**Given text**
= = = =

Ukraine war: Russian-occupied areas hold ‘referendums’

By James FitzGerald

BBC News

A woman walks past a shelled building in Lysychansk, a city in Ukraine's Luhansk regionImage source, Reuters

Image caption,

There are questions over how legitimate polls could be held in conflict-hit regions such as Luhansk

Russian-occupied areas of Ukraine are staging so-called “referendums” on whether to join Russia, as Moscow pushes ahead with an apparent bid to annex territory from its neighbour.

Voting begins on Friday in four regions of Ukraine in which Russia has gained ground during its invasion.

Ukraine’s Western allies have denounced the move as a land grab and refused to recognise the results of the ballots.

US Secretary of State Antony Blinken said it was a “dangerous escalation”.

Mr Blinken told the UN Security Council on Thursday that no Russian claim to Ukrainian soil could take away Ukraine’s right to defend itself.

In his Thursday night address, Ukrainian President Volodymyr Zelensky said the ballots were a “sham” and undemocratic.

The snap votes were called earlier this week in the eastern regions of Luhansk and Donetsk – as well as Zaporizhzhia and Kherson in the south.

The four regions represent around 15% of Ukraine, or an area the size of Hungary, according the Reuters news agency.

Voting is scheduled to take place over five days.

Russian media reported that electoral officials would go from door-to-door with portable ballot boxes from Friday to Monday.

Polling stations will only operate on the fifth day, 27 September, with officials citing security reasons.

Hundreds of stations are scheduled to open that day, with voters also able to cast ballots in regions outside their own – and refugees eligible to vote in parts of Russia itself.

= = = =

**Data supplied**
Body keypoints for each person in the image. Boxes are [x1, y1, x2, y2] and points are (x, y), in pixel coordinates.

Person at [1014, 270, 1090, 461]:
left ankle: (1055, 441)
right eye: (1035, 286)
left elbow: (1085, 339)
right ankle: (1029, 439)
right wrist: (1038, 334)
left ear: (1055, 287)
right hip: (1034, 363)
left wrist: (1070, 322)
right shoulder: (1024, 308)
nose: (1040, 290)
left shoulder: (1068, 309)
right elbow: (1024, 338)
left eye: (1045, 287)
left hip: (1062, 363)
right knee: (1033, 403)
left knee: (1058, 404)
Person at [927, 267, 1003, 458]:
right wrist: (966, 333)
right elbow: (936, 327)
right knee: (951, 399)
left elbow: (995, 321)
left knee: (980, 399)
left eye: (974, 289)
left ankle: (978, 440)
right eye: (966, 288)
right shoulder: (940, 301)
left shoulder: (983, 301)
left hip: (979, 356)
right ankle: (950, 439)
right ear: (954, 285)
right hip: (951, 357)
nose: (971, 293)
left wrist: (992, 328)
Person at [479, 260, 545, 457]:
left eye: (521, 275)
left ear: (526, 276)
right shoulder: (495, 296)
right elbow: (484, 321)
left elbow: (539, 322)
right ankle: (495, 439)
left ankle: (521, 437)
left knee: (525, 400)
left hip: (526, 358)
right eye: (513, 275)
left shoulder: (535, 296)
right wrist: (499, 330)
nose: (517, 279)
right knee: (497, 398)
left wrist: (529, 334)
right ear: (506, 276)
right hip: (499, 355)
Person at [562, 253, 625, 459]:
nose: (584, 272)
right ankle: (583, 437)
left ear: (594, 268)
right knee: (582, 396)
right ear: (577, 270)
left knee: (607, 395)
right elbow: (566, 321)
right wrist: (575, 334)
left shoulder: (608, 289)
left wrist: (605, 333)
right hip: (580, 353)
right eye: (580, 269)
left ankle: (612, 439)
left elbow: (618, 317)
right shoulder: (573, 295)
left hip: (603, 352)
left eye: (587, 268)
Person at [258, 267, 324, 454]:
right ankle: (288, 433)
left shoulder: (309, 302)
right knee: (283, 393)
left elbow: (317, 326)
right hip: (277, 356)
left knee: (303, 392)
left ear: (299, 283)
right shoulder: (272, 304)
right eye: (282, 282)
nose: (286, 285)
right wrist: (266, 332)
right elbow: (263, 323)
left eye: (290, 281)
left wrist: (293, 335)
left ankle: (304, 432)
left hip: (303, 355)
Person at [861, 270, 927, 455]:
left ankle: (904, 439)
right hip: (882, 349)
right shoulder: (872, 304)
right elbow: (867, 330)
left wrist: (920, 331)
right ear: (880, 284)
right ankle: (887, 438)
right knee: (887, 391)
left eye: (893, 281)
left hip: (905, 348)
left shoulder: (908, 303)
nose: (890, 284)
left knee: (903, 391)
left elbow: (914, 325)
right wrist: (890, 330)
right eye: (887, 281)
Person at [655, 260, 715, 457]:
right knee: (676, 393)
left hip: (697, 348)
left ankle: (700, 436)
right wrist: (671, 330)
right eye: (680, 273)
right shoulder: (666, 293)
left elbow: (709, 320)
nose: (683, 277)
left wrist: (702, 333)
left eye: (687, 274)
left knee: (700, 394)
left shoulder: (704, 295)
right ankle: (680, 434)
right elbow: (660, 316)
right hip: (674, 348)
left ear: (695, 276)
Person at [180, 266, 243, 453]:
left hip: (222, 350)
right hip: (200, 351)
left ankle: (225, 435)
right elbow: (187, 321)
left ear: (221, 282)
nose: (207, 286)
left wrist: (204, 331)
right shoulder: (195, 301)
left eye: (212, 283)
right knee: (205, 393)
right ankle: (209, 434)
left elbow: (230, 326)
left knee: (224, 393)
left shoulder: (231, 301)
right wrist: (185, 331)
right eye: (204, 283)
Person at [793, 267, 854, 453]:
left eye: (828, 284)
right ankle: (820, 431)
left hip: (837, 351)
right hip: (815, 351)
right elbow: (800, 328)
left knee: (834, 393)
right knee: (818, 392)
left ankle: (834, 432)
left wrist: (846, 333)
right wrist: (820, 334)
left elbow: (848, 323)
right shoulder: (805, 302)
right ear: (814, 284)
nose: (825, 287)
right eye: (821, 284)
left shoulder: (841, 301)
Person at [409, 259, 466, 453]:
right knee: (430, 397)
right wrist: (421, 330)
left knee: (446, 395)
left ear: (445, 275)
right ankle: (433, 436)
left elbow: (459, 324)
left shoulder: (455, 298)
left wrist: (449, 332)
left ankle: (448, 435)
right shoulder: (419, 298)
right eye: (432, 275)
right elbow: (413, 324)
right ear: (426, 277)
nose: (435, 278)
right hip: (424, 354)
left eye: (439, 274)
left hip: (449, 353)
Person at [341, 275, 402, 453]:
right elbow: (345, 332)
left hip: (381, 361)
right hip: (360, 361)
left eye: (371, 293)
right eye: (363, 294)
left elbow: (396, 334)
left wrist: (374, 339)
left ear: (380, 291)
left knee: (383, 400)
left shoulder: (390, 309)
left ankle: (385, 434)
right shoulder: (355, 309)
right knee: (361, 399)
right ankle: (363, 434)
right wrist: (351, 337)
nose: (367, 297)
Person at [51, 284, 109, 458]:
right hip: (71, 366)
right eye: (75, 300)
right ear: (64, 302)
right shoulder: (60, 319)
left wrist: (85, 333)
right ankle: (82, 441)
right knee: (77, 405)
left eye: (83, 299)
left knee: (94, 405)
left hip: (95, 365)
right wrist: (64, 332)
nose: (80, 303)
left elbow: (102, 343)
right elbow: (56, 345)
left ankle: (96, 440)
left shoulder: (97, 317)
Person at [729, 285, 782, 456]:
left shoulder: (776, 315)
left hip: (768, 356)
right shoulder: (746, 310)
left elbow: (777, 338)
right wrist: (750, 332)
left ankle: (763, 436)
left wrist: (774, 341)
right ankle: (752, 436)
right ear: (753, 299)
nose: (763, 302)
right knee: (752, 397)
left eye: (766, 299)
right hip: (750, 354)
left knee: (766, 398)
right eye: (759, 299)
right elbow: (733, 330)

= = = =

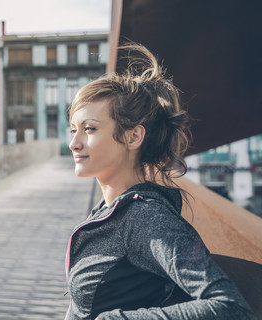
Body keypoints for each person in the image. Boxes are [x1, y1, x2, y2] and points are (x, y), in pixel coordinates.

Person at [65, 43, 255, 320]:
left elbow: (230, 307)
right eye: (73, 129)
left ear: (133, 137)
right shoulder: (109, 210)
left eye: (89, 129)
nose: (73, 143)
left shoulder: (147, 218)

= = = =

**Questions on the material**
[1] Decide whether each statement agrees with the report above on the votes in Russian-occupied Ukraine. Answer yes or no for each, and quote the report's deciding words. (a) Officials carry portable ballot boxes door to door from Friday to Monday. (b) Polling stations are open on all five days of voting. (c) Refugees may vote in parts of Russia.
[2] Continue the report on the votes in Russian-occupied Ukraine, starting after its last sentence.

**Task answers**
[1]
(a) Yes: "electoral officials would go from door-to-door with portable ballot boxes from Friday to Monday"
(b) No: "Polling stations will only operate on the fifth day, 27 September"
(c) Yes: "refugees eligible to vote in parts of Russia itself"

[2]
Parts of Luhansk and Donetsk – where voting papers will be written in Russian only – have been under the control of Russian-backed separatists since 2014, with more territory taken this year.

Moscow took parts of Zaporizhzhia and Kherson regions when it invaded in February.

If Russia proceeds to claim Ukrainian land as its own, it could make the claim that its territory – not just its army – is coming under attack from Western weapons supplied to Ukraine.

It is feared this could cause a further escalation in the war.

Russia annexed Crimea in southern Ukraine in 2014, through another so-called referendum that was similarly condemned as illegitimate by the international community.

The fresh ballots come after Wednesday’s announcement from Russian President Vladimir Putin of a partial military mobilisation, which could see 300,000 people called up to serve in the war.

The move prompted a rush to the borders by men hoping to avoid service, as well as rare unrest on the streets of Russia that was followed by reports of hundreds of arrests.